● TASKS TO CARRY OUT
- a) According to the article about Baltimore's acting police commissioner, how long has Michael Harrison worked in law enforcement?
- b) Write the next part of the article about Baltimore's acting police commissioner, starting after its final paragraph.

● DOCUMENT PASSAGE
On first day, acting Baltimore Police Commissioner Harrison calls new job a ‘privilege’ (Amy Davis/Baltimore Sun video)
By 7 o’clock Monday evening, acting Baltimore Police Commissioner Michael Harrison was guzzling a Red Bull to energize him for talking with residents after a long day and hoping it would wear off in time for him to go to sleep. Another early wake-up call was in store for him Tuesday.
On his first day on the job, Harrison said he’s eager to get to work, meeting the community and the 2,000 officers under his command.
“It’s an honor. It’s a privilege,” Harrison said as Mayor Catherine Pugh introduced him to reporters at City Hall on Monday morning.
”I’ve enjoyed a 28-year career in law enforcement and now this is the evolution of my career. The next chapter in my professional and my personal life.”
Harrison offered few details about how he would get a handle on one of the most challenging policing jobs in the nation. He enters a department in the midst of imposing civil rights reforms under the watch of a federal judge and battling rampant violence on the streets with what commanders and rank-and-file officers alike say are too few resources. Before making any decisions, Harrison outlined a period of study — getting to know the officers he leads and the communities they patrol.

● DATA SECTION
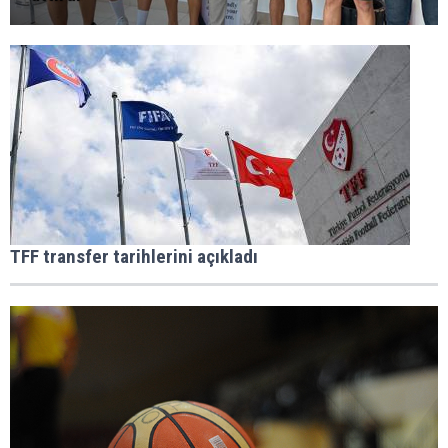
TFF transfer tarihlerini açıkladı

● ANSWERS TO THE TASKS
- a) 28 years.

- b)
On his first day on the job Monday, Baltimore’s new acting police commissioner, Michael Harrison, is expected to hear a host of concerns, including from a West Baltimore community about persistent drug dealing.
Harrison, wearing a Baltimore police uniform with four gold stars at his throat, said he has been receiving nightly briefings from interim commissioner Gary Tuggle since accepting the job last month. Tuggle has returned to his prior role as deputy police commissioner.
Pugh introduced Harrison as someone with the necessary experience to succeed in Baltimore. He was most recently police superintendent in New Orleans, which has also undergone civil rights reforms and faces high rates of violent crime.
“I truly believe, and certainly he does, that he’s up for the challenge,” Pugh said.
Harrison had messages for both his officers — saying he’d be the department’s “No. 1 advocate” — and a community with which he promised to build a relationship.
Mayor Catherine Pugh’s pick for Baltimore’s next police commissioner was once a corrupt cop — but only as part of an undercover ruse. Michael Harrison, then a young police officer, helped the FBI take down real corrupt cops and a drug ring that was flooding cocaine into New Orleans.
The mayor submitted Harrison’s name to the City Council on Monday evening. The body has a vote on whether to approve him, and he’s expected to receive broad support. Council President Bernard C. “Jack” Young and four other members of the council appeared alongside Harrison at the news conference.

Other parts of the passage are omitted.